Consider the example of a transplant candidate who has a willing kidney donor who is not a good match. That person can be bumped up in priority on the list for a cadaver’s kidney if the living donor gives the organ to a stranger instead.
Or, elaborate exchanges can be arranged: If Patient A is in need of a kidney and has a sister who doesn’t match him, the sister can give to Patient B. In turn, Patient B would have a friend who matches Patient A and is willing to donate.
But the drive to gain an edge in the search for an organ raises some uncomfortable ethical issues. Matches for cadaver organs are made by computer based on numerous factors that are more or less objective, including a patient’s need, genetic match, physical size and proximity to the donated organ.
“The prisoner in California gets the heart transplant because he needs it and is first on the list,” Fox said. “It’s blind to whether you’re a saint or a sinner or a celebrity. That’s key to maintaining the public trust.”
Going around the list may give people an edge that has nothing to do with need, some ethicists and transplantation experts say. They worry that perceptions of unfairness could undermine the foundations of organ donation, souring families and potential donors on the very idea.
The possibilities -- and the ethical questions -- have multiplied in recent years as living donors have begun to play a more important role in transplantation.

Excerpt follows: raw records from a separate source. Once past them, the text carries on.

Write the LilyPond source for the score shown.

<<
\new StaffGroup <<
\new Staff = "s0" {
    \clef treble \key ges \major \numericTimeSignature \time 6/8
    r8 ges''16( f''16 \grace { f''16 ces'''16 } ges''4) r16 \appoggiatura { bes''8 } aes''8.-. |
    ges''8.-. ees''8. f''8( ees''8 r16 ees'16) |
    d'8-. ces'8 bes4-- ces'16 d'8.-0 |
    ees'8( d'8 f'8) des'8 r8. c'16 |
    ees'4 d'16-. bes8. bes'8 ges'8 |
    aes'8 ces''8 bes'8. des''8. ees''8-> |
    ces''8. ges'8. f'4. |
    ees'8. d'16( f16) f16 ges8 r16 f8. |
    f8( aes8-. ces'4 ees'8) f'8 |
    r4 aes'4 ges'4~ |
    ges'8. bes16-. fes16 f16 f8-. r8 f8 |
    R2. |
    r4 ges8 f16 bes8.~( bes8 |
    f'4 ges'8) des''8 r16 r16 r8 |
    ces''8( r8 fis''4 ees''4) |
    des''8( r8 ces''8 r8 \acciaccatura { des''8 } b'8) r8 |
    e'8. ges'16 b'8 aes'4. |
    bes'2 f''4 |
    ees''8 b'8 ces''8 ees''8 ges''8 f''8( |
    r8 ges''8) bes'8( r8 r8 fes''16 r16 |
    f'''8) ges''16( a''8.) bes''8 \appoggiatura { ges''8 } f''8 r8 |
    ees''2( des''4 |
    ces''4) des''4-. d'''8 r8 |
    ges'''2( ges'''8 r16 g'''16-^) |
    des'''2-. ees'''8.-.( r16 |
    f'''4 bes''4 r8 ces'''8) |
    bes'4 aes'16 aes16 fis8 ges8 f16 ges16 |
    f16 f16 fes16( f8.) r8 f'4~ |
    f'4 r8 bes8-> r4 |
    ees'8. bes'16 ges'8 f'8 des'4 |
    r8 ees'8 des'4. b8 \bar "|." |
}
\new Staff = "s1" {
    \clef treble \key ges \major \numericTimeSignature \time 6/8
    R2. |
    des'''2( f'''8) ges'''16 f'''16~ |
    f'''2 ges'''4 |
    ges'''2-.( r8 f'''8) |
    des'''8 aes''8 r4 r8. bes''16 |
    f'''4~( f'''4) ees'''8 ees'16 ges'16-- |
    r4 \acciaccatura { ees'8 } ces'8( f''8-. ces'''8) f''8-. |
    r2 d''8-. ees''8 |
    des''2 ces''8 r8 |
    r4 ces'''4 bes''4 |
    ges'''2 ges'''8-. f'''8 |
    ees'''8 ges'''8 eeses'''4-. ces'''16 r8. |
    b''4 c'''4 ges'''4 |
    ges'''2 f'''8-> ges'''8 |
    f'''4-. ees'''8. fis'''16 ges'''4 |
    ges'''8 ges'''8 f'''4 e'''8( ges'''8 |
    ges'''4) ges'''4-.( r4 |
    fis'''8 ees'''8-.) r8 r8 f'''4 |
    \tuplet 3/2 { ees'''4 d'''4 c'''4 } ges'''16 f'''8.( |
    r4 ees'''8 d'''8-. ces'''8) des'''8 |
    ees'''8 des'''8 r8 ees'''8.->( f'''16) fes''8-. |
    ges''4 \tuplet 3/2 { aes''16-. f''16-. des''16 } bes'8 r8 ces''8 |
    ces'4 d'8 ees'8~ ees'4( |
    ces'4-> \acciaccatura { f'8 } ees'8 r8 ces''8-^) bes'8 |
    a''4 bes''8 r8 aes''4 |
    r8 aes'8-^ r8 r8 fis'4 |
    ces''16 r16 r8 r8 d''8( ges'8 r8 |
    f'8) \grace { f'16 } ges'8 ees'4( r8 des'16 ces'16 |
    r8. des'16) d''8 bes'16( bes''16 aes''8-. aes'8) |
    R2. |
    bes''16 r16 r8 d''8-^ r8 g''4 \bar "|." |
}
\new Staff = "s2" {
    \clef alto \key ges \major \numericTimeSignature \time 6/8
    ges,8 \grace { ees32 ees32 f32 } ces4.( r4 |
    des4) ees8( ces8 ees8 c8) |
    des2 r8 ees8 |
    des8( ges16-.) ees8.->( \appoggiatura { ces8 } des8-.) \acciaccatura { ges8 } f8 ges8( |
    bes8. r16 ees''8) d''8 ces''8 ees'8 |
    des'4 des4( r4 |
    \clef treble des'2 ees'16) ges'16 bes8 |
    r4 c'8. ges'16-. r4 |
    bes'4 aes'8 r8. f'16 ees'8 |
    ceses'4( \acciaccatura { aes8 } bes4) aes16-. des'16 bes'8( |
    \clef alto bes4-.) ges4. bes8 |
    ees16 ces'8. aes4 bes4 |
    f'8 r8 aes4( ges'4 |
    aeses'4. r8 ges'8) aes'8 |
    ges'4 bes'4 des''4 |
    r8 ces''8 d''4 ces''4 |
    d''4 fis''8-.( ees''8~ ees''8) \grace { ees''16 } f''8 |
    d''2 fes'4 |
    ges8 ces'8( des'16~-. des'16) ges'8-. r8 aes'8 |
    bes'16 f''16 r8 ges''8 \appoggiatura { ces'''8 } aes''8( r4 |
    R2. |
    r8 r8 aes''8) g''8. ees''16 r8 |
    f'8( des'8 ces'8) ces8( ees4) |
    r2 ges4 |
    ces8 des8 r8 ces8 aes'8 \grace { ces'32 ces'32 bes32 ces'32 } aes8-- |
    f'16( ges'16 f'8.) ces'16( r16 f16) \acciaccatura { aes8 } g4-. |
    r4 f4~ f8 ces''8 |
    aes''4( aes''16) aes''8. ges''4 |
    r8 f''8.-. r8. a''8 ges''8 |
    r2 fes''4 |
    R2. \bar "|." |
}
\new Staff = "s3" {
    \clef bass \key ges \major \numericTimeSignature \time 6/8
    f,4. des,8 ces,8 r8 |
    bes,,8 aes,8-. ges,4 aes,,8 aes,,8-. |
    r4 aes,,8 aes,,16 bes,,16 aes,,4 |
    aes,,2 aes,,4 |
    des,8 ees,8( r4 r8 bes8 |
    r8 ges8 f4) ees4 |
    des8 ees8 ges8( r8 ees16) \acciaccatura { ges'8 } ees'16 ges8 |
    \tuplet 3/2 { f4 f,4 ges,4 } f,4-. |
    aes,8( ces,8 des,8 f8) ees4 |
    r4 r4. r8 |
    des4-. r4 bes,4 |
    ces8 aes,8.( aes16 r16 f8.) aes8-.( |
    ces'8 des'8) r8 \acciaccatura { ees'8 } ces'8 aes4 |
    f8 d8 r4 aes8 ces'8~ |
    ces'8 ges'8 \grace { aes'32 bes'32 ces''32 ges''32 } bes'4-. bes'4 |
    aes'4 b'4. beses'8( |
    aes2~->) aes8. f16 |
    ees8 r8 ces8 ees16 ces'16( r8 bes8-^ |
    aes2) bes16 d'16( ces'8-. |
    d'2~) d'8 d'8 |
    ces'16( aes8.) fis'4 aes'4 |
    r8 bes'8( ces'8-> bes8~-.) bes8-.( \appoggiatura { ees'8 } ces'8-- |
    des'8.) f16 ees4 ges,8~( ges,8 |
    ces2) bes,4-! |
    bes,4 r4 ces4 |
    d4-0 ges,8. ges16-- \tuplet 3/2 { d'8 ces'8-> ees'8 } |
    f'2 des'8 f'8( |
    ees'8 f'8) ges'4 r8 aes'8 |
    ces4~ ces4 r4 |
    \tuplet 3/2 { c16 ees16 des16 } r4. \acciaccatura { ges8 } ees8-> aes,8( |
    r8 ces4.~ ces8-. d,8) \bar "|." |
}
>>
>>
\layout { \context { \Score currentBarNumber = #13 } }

“The problem becomes in my mind when you [as a potential recipient] set yourself up as worthy of some special consideration as being different from the 90,000 other people on the list -- because you can write more clever ad copy or you’re more attractive or because you’re a Catholic Democrat from Oklahoma,” Fox said. “If you have a computer in your home and speak English, your chance is better. I’d be glad to have friends in marketing. People with money or media savvy benefit. It’s not a level playing field.”
Transplant surgeons and other experts in the field once were reluctant to allow strangers as living donors -- partly because of the risks involved in organ-removal surgeries and partly because of questions about possible financial motives on the part of the donors.
But now many are more open to the idea -- largely because of strong evidence that even a poorly matched organ from a living donor gives the recipient a better chance at long-term survival than a perfect match from a deceased donor.
Recent statements by officials from United Network for Organ Sharing clarifying that they do not prohibit live-donor arrangements involving strangers have been welcomed by advocates of websites helping to link donors and recipients much like Web-based dating sites.
Dr. Jeremiah Lowney, a co-founder of www.matchingdonors.com, said that in the year since the website began matching donors with recipients, the number of transplant centers willing to consider candidates who met via the Internet has continued to grow.
Lowney said his website is helping to save lives by bringing organs into the system that otherwise would not be available.
“More and more transplant centers are realizing that what we are doing could potentially help a lot of people,” Lowney said, noting that his site has registered about 2,000 people willing to give a kidney or part of a liver or lungs to help someone they have never met.
“The reality is that 17 to 18 people die on that list every day, so the current list isn’t really working well.”